**Supplied records:**

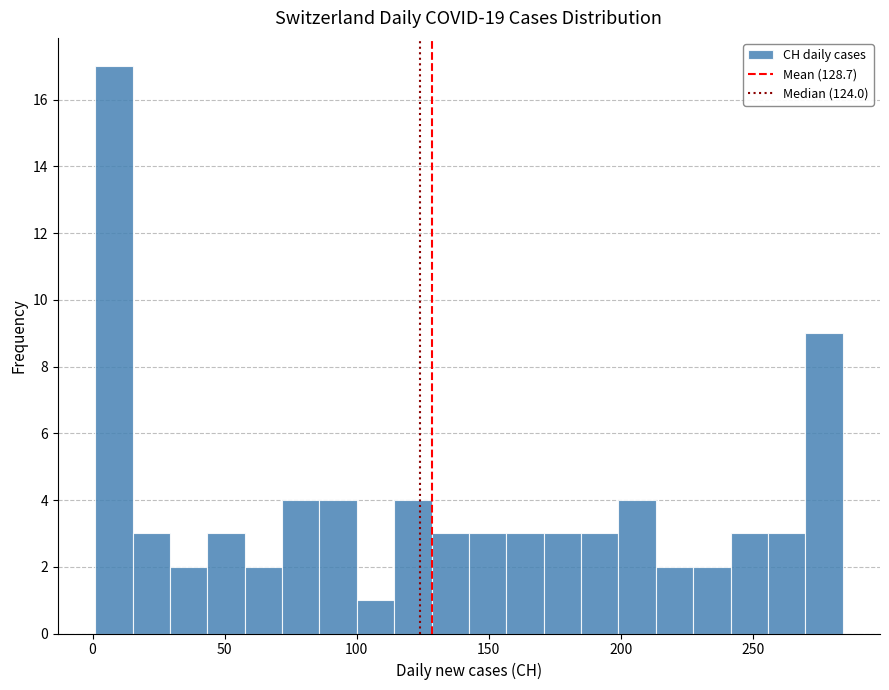

Around what value on the x-axis is the tallest bar? Give the approximate position of its centre, as read against the axis.

10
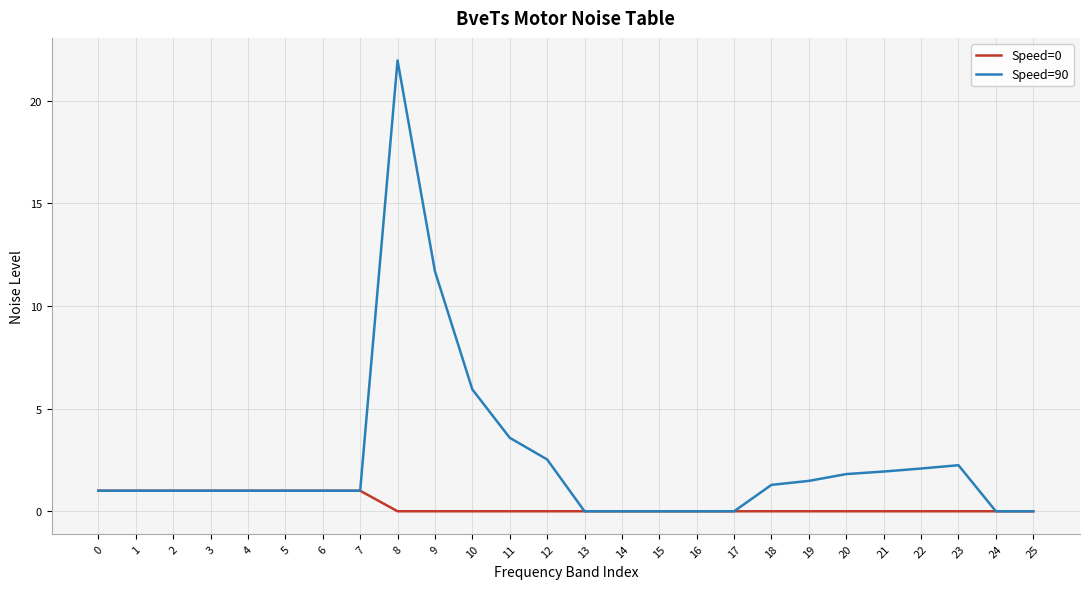

Which series has the largest total across all categories?

Speed=90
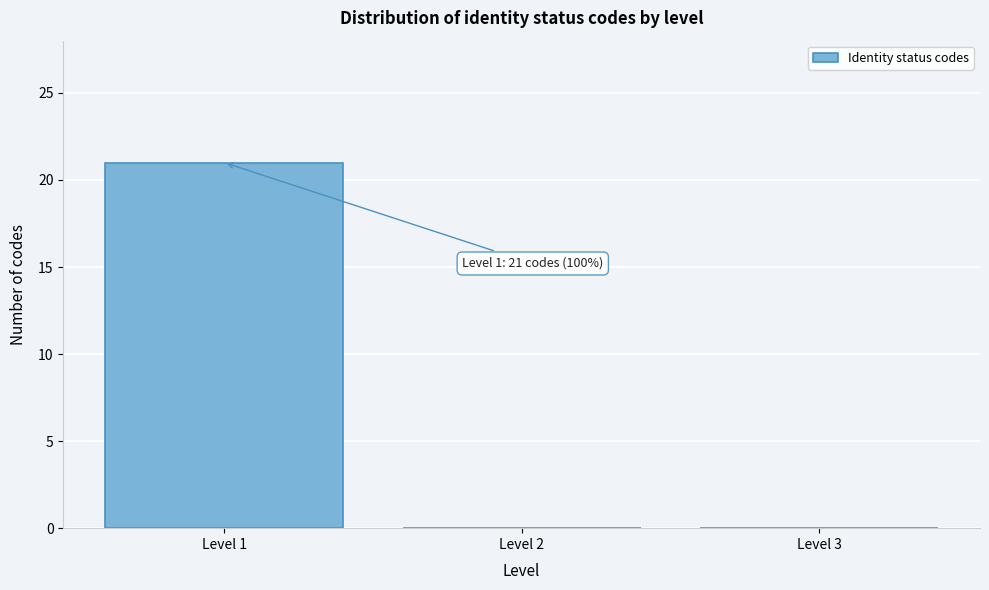

Over which range of the x-axis is the bar tallest?

0.5 to 1.5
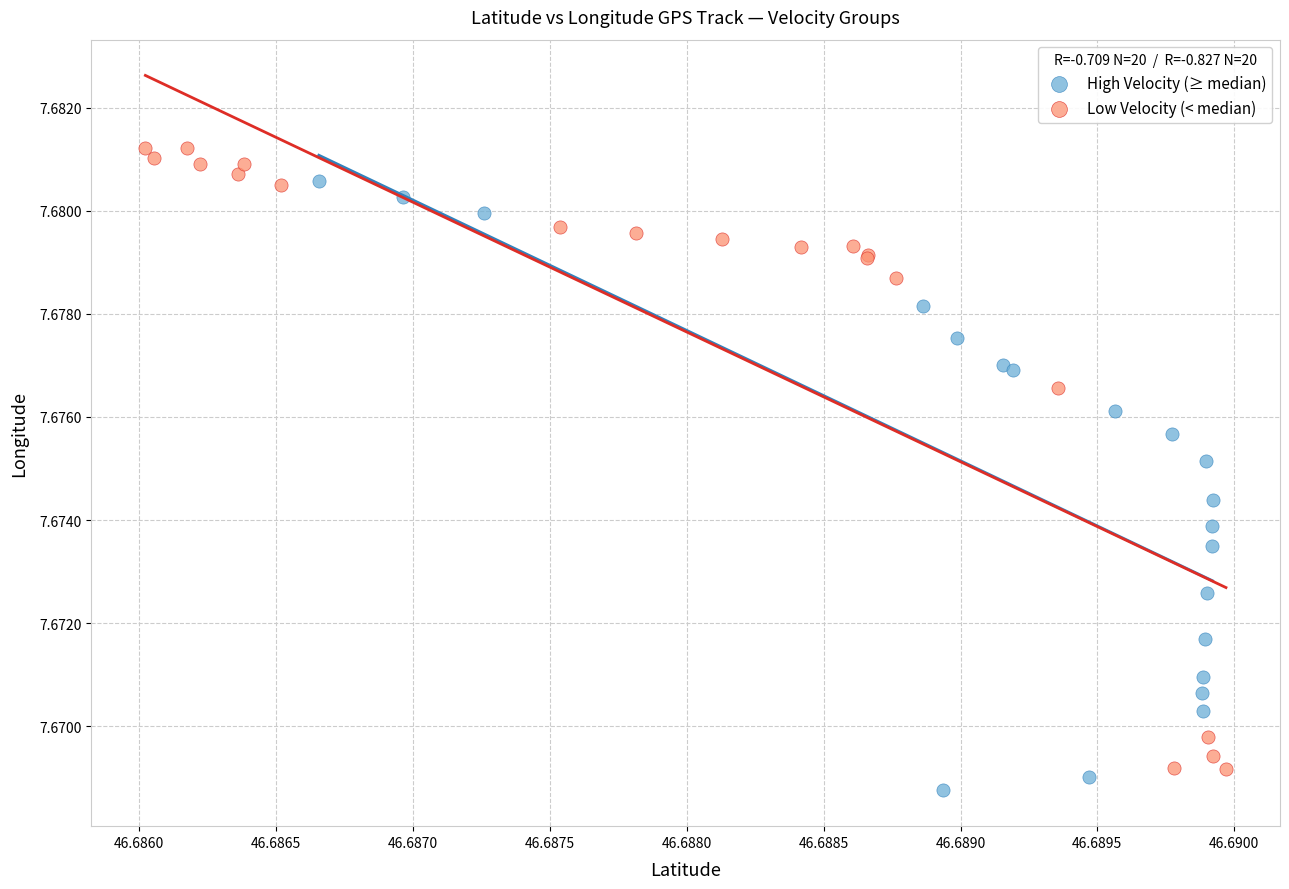

Which series has the largest Y range (max minus min)?

Low Velocity (< median)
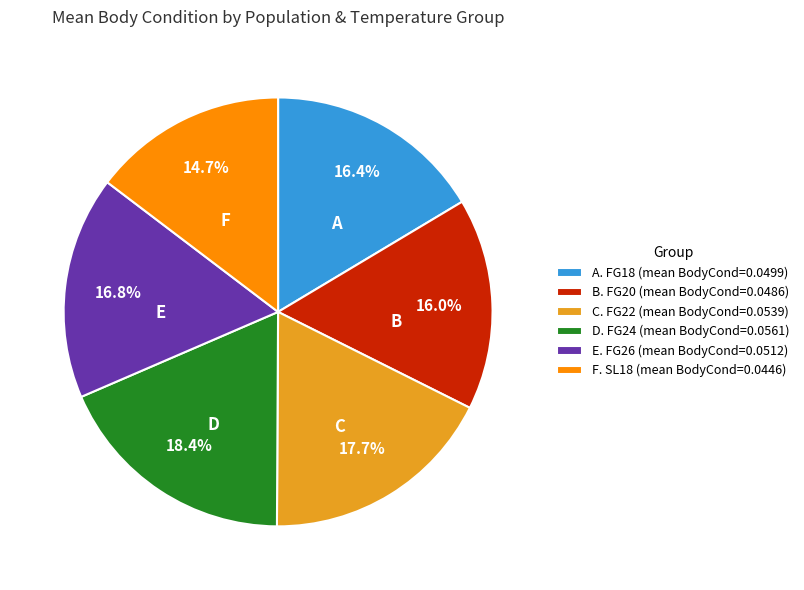

Does A. FG18 (mean BodyCond=0.0499) account for over 50% of the chart?

No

**The problem:** Write out every line of the data above verbatim, leaving out the pictures.

**Solution:**
Around what value on the x-axis is the tallest bar? Give the approximate position of its centre, as read against the axis.

10

Which series has the largest total across all categories?

Speed=90

Over which range of the x-axis is the bar tallest?

0.5 to 1.5

Which series has the largest Y range (max minus min)?

Low Velocity (< median)

Does A. FG18 (mean BodyCond=0.0499) account for over 50% of the chart?

No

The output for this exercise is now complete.